Delete records from table before writing dataframe - pyspark

11.3k views Asked by At

I'm trying to delete records from my table before writing data into it from dataframe. Its not working for me ... What am I doing wrong?

Goal: "delete from xx_files_tbl" before writing new dataframe to table.
 
query = "(delete from xx_files_tbl)"
spark.write.format("jdbc")\
            .option("url", "jdbc:sqlserver://"+server+":1433;databaseName="+db_name)\
            .option("driver", driver_name)\
            .option("dbtable", query)\
            .option("user", user)\
            .option("password", password)\
            .option("truncate", "true")\
            .save()

Thanks.

4

There are 4 answers

0
SD3 On BEST ANSWER

Instead of deleting the data in sql server table before writing your dataframe, you can directly write your dataframe with .mode("overwrite") and .option("truncate",true).

https://learn.microsoft.com/en-us/sql/big-data-cluster/spark-mssql-connector?view=sql-server-ver15

1
Pavan Kumar Gopidesu On

You can not delete the data,as dataframes are immutable. You can do filter operation and create new data frame and write to your location.Something like this will help you i think.

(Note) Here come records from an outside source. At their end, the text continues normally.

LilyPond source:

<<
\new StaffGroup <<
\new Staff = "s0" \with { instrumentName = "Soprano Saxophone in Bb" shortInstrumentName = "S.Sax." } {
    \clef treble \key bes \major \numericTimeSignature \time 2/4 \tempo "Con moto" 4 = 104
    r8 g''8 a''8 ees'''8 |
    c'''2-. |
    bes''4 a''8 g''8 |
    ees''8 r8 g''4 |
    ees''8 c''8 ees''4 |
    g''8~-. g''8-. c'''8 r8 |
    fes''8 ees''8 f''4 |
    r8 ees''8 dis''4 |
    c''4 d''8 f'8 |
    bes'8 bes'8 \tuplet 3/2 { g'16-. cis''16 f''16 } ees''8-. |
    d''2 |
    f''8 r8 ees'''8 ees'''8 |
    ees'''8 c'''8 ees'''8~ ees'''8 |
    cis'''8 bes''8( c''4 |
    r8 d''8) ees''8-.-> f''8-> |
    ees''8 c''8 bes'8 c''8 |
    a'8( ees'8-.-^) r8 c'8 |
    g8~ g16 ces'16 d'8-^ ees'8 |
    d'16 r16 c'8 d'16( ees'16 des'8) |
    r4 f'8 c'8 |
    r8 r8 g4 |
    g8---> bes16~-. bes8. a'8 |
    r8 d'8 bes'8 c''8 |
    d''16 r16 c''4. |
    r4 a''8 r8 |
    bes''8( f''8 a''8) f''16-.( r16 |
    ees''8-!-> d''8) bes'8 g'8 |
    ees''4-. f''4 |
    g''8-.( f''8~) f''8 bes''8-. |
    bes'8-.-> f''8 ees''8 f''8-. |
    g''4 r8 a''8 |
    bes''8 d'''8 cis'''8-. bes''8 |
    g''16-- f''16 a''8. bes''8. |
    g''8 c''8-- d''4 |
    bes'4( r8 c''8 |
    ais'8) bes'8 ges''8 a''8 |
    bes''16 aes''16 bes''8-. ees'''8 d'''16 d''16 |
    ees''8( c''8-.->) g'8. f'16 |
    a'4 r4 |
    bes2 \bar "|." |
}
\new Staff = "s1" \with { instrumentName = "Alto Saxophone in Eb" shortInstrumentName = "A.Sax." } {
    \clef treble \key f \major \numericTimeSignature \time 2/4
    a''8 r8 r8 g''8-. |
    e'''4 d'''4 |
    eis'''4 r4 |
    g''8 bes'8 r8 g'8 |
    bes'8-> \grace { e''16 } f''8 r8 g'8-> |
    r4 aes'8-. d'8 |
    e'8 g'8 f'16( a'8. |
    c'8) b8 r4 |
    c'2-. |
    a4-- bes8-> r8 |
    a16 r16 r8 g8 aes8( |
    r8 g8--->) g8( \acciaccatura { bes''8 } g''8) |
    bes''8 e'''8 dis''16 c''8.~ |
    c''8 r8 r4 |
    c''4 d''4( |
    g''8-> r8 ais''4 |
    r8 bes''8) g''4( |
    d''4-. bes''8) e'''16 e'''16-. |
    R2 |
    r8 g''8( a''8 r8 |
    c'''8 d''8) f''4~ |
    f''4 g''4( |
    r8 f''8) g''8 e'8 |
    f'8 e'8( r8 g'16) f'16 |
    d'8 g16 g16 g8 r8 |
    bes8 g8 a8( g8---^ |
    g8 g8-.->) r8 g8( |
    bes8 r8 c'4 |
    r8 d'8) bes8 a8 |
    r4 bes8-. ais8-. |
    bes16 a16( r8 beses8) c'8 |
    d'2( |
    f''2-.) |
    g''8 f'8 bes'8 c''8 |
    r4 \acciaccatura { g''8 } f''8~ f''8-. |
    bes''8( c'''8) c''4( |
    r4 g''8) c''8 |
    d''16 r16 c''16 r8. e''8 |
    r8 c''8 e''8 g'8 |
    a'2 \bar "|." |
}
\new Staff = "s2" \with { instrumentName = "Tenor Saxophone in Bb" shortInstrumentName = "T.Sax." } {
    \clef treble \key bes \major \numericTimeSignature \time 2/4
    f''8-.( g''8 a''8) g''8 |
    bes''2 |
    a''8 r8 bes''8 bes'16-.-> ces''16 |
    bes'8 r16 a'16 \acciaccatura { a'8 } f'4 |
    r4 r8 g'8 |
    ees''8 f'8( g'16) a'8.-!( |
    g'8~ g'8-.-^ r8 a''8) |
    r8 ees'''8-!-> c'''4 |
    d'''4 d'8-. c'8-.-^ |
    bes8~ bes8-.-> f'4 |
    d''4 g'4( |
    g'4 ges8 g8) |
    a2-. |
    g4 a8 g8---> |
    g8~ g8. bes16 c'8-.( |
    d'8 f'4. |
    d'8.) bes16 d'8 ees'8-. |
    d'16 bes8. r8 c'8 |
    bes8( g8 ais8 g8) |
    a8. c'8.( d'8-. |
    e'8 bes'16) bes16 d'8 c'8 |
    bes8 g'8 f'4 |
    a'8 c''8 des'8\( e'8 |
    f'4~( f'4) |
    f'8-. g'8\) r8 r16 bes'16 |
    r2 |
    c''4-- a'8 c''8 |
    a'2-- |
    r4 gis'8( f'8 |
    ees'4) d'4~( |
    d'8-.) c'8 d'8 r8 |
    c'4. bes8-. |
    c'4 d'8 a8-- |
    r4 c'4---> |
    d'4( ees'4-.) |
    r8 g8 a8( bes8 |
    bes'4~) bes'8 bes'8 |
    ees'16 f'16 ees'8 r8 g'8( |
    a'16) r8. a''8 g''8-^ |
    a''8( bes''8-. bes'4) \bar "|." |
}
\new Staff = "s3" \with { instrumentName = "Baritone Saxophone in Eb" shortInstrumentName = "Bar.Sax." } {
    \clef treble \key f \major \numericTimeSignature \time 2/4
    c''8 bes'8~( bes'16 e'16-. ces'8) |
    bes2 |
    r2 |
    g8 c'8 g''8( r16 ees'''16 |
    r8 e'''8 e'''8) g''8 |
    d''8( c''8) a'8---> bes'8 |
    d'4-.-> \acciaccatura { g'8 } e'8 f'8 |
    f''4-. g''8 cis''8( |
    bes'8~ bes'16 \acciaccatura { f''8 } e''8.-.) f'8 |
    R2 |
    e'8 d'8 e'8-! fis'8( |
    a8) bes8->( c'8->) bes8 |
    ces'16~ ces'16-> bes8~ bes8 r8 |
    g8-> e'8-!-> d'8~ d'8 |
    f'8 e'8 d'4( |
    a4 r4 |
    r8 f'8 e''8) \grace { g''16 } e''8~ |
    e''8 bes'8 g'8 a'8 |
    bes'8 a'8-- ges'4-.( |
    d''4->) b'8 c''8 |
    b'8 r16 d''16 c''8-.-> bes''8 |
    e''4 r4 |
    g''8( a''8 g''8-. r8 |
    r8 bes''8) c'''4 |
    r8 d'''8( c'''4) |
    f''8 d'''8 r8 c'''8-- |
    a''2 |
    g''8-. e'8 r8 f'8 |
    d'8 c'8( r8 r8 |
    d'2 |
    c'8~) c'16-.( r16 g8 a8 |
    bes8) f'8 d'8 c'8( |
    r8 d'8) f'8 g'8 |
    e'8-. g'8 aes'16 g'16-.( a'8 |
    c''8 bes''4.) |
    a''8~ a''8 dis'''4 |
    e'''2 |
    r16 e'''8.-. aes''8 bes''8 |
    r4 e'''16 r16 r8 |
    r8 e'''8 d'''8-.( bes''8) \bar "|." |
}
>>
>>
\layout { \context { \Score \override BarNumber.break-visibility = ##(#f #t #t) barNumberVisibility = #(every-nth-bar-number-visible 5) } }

newdf=spark.sql("select * from xx_files_tbl WHERE value <= 1")

1
Aleksejs R On

Spark documentations says that dbtable is used for passing table that should be read from or written into. FROM clause can be use only while reading data with JDBC connector. (resource: https://spark.apache.org/docs/latest/sql-data-sources-jdbc.html)

My suggestion would be either to use overwrite writing mode or to open a separate connection for data deletion. Spark is not required for data deletion and connection to MySQL server. It will be enough to use Python MySQL connector or to open a separate jdbc connection.

0
Ravi Sampara On

This is always a limitation to execute DML operations using pyspark. But I have created a simple stored procedure in SQL server to accept any DML operation as parameter. I am calling that procedure from pyspark to run the dml operations in SQL server. its been working fine for me so far.

Create PROCEDURE DBO.dml_operations (@query varchar(2500)) AS BEGIN SET NOCOUNT ON;

-- print(@query) if you want to see how this is being passed on to procedure.
exec(@query)
select 0

END GO

declare @query varchar(2500) set @query = 'update <> set << my field >> = 4.33 where << char field >> = ''Something'''

exec DBO.dml_operations @query

I know we use different types of functions to run the stored procedures in pyspark.

let me know if you want to know how to run stored procs from pyspark.